Geopolítica e Relações Internacionais
A celebração de Davos coincidiu com a entrada em vigor do cessar-fogo entre Israel e Hamas, sobre o qual a Ministra de Assuntos Exteriores da Autoridade Palestina, Varsen Aghabekian, expressou certo otimismo cauteloso. “O otimismo não é uma opção; é uma necessidade”, afirmou, acrescentando que espera que o cessar-fogo traga algo mais sustentável no futuro. Ao abordar a crise humanitária em Gaza, destacou a necessidade de esforços de ajuda imediata e planejamento a longo prazo. “Precisamos garantir que a ajuda chegue às pessoas”, insistiu.
Além disso, semanas após o colapso repentino do regime de Bashar al-Assad, o Ministro de Assuntos Exteriores da Síria, Asaad Hasan AlShaibani, delineou os planos do novo governo. “Não vamos olhar para o passado. Vamos olhar para o futuro. E prometemos ao nosso povo que essa miséria não se repetirá”, acrescentou que o governo respeitará os direitos das mulheres e rejeitará a divisão sectária que tem assolado o país por tanto tempo. Também pediu a eliminação das sanções restantes, garantindo ao mundo que a Síria não será mais uma fonte de ameaças. “Milhares estão voltando à Síria e precisam de ajuda para reconstruir o país. Agora abrimos uma nova página… Precisamos que a Síria seja um país de paz”.

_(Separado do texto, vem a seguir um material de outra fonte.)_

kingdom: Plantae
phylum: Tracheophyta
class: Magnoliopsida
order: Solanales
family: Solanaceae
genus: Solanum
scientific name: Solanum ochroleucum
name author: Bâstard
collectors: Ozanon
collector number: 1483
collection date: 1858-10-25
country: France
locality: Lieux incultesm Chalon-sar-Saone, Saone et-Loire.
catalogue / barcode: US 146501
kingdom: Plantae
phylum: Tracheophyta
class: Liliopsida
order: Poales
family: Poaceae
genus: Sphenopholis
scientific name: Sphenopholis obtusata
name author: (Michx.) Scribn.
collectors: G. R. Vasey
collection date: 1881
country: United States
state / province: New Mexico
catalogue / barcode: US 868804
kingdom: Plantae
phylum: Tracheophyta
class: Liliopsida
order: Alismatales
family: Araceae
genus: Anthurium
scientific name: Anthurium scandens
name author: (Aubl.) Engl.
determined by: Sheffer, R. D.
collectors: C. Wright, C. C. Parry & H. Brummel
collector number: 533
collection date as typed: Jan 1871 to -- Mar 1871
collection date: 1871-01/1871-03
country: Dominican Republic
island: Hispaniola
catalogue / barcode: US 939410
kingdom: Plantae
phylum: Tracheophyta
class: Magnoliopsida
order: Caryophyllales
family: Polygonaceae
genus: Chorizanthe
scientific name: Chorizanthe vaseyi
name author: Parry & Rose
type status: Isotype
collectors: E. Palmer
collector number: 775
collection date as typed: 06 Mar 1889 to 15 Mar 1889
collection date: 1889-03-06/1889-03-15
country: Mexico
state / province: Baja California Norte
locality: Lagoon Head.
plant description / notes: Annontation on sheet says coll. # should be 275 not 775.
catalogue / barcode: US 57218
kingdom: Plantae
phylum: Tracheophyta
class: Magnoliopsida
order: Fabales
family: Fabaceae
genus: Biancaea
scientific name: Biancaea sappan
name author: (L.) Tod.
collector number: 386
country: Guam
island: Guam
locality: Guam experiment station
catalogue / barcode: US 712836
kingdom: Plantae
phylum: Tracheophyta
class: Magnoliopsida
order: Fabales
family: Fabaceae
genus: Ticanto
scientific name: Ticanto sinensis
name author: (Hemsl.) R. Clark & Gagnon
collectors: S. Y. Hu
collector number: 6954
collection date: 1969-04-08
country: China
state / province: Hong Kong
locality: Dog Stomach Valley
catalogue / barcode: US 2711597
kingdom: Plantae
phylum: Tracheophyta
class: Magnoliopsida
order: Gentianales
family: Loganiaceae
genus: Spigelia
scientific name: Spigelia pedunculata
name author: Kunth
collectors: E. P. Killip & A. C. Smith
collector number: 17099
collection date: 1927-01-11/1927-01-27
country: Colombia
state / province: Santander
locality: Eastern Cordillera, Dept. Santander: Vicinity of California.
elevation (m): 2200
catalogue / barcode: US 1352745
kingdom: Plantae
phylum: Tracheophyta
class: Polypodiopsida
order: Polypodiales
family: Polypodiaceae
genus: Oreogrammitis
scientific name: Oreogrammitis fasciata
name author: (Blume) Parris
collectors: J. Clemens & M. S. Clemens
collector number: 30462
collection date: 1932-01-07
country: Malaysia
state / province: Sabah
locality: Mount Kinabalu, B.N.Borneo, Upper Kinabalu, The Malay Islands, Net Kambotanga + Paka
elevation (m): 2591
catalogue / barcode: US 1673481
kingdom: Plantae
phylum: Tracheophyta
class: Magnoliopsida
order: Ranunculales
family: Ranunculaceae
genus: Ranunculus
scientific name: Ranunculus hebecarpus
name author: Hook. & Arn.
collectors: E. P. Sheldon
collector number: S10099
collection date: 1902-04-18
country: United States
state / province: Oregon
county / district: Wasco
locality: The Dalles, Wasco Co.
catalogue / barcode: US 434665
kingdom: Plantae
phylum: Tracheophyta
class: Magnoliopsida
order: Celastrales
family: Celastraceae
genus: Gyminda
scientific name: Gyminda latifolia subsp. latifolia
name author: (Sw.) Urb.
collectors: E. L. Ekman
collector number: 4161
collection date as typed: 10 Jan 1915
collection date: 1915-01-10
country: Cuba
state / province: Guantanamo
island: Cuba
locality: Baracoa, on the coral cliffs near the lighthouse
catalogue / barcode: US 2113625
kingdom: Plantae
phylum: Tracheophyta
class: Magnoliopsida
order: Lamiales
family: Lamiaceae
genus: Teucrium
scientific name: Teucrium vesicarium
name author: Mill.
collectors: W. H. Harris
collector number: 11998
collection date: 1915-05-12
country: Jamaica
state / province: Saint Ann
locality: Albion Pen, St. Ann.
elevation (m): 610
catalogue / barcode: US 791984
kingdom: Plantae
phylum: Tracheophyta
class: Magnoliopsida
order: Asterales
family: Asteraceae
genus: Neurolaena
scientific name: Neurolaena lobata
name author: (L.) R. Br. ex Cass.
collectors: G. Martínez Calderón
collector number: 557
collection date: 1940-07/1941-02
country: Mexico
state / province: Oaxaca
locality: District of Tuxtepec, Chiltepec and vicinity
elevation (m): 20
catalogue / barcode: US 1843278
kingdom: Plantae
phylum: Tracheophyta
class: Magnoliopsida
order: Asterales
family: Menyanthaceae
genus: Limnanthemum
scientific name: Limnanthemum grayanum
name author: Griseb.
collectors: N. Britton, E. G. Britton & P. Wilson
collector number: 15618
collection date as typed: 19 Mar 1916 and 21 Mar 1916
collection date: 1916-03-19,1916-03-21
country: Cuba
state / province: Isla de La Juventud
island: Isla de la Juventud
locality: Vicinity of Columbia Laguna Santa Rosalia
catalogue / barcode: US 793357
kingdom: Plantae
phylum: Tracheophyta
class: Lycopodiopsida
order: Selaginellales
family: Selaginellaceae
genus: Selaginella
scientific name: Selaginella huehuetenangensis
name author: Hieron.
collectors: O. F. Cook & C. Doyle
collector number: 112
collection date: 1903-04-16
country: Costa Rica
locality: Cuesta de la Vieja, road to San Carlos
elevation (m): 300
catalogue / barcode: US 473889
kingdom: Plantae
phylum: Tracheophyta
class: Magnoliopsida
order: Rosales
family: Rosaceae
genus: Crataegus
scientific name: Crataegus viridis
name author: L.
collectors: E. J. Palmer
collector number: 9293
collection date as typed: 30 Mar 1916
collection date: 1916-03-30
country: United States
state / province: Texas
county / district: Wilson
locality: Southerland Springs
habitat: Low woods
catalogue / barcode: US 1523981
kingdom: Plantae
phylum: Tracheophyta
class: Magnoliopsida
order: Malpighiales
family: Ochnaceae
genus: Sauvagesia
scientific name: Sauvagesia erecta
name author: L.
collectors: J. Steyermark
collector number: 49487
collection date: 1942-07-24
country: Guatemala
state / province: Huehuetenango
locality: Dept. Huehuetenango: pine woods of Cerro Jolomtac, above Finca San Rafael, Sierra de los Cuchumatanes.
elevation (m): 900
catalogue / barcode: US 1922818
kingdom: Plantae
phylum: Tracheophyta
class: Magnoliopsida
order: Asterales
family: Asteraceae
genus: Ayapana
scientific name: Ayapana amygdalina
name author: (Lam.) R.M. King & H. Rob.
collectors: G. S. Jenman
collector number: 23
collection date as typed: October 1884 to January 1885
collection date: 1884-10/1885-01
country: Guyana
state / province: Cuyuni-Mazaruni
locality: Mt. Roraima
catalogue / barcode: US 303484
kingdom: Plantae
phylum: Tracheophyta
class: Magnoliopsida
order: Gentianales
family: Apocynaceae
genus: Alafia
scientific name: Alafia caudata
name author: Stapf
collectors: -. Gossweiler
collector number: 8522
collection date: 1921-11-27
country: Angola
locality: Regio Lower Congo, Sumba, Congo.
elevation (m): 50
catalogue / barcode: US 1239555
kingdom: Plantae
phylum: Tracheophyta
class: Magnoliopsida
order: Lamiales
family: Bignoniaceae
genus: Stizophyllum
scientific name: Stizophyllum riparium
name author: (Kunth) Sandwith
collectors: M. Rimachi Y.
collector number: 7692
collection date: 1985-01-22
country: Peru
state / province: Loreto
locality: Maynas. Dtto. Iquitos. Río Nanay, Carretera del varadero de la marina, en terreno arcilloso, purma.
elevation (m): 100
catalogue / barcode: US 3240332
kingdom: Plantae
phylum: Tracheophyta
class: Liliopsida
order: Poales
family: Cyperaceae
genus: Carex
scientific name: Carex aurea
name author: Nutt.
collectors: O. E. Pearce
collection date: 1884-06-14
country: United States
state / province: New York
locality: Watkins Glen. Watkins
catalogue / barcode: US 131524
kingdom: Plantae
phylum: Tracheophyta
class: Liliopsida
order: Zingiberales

Em uma conversa com Fareed Zakaria da CNN, o Vice-presidente de Assuntos Estratégicos do Irã, Javad Zarif, expressou a esperança de que uma segunda presidência de Trump reconsidere sua retirada do Plano de Ação Integral Conjunto (JPOA ou o acordo nuclear com o Irã) em 2018, durante sua primeira administração, e seja “mais séria, mais focada, mais realista” sobre o custo de sua retirada do acordo. “Em termos de ser capazes de dissuadir o Irã, [a retirada do JPOA] falhou. Impôs custos econômicos significativos ao povo iraniano. Claro, o governo iraniano está sofrendo, mas o povo iraniano e os grupos mais vulneráveis no Irã são os que mais sofrem”, afirmou Zarif.